* [Work to do]
Extend the patent text on the passive rotor tip lighting system for rotary aircraft, beginning after its final line.

:: Reading passage

US20260125161A1US 20260125161 A1US20260125161 A1US 20260125161A1US-20260125161-A1

Abstract

A passive rotor tip lighting system for a rotary aircraft includes a light engine, a supply fiber optic cable, a plurality of rotor fiber optic cables, a plurality of light transmission optics, and a fiber optic rotary joint. The light is configured, upon being energized, to emit a light beam. The supply fiber optic cable is arranged to receive and transmit the light beam emitted by the light engine. Each rotor fiber optic cable is associated with and disposed on or within a different rotor blade. Each light transmission optic is disposed on or within a rotor blades. The fiber optic rotary joint is mounted on, and is rotatable with, the rotor. The fiber optic rotary joint is configured to receive light transmitted from the supply fiber optic cable and supply the light to each of the plurality of rotor fiber optic cables.

Inventors

  • Raeesa Farsana V A
  • Harish Nagarajaiah

Assignees

  • HONEYWELL INTERNATIONAL INC.

Dates

Publication Date
20260507
Application Date
20241218
Priority Date
20241105

Claims (19)

  1. 1 . A passive rotor tip lighting system for a rotary aircraft that includes a fuselage and at least one rotor that is rotationally mounted on the fuselage and is configured to rotate about a rotational axis, the rotor having plurality of rotor blades extending therefrom, the rotor tip lighting system comprising: a light engine coupled to the fuselage and configured, upon being energized, to emit a light beam; a supply fiber optic cable arranged to receive and transmit the light beam emitted by the light engine; a plurality of rotor fiber optic cables, each rotor fiber optic cable associated with and disposed on or within a different one of the plurality of rotor blades; a plurality of light transmission optics, each light transmission optic disposed on or within a different one of the plurality of rotor blades and associated with a different one of the rotor fiber optic cables, each light transmission optic further disposed to receive light transmitted through its associated rotor fiber optic cable; and a fiber optic rotary joint mounted on, and rotatable with, the at least one rotor, the fiber optic rotary joint configured to receive light transmitted from the supply fiber optic cable and supply the light to each of the plurality of rotor fiber optic cables; and a processing system in operable communication with the light engine, the processing system including at least one processor that is configured, by programming instructions, to (i) selectively energize the light engine to emit the light beam in a predetermined color and/or pattern and (ii) selectively energize the light engine to emit the light beam with a wavelength that is in either the visible spectrum or the non-visible spectrum.
  2. 2 . (canceled)
  3. 3 . (canceled)

::::
:: Provided data

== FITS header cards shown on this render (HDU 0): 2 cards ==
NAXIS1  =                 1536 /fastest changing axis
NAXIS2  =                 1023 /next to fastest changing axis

::::

* [The result]
  4. 4 . The system of claim 1 , further comprising: light supply optics disposed between the light engine and the supply fiber optic cable.
  5. 5 . The system of claim 4 , wherein the light supply optics comprise at least one or more collimators or one or more gradient-index lenses.
  6. 6 . The system of claim 1 , wherein each light transmission optic comprises one or more lenses, reflectors, and diffusers.
  7. 7 . The system of claim 1 , wherein the light engine is at least partially disposed within the fuselage.
  8. 8 . The system of claim 1 , wherein the light engine is at least partially disposed within the at least one rotor.
  9. 9 . The system of claim 1 , wherein each rotor fiber optic cable extends around an outer perimeter of its associated rotor blade.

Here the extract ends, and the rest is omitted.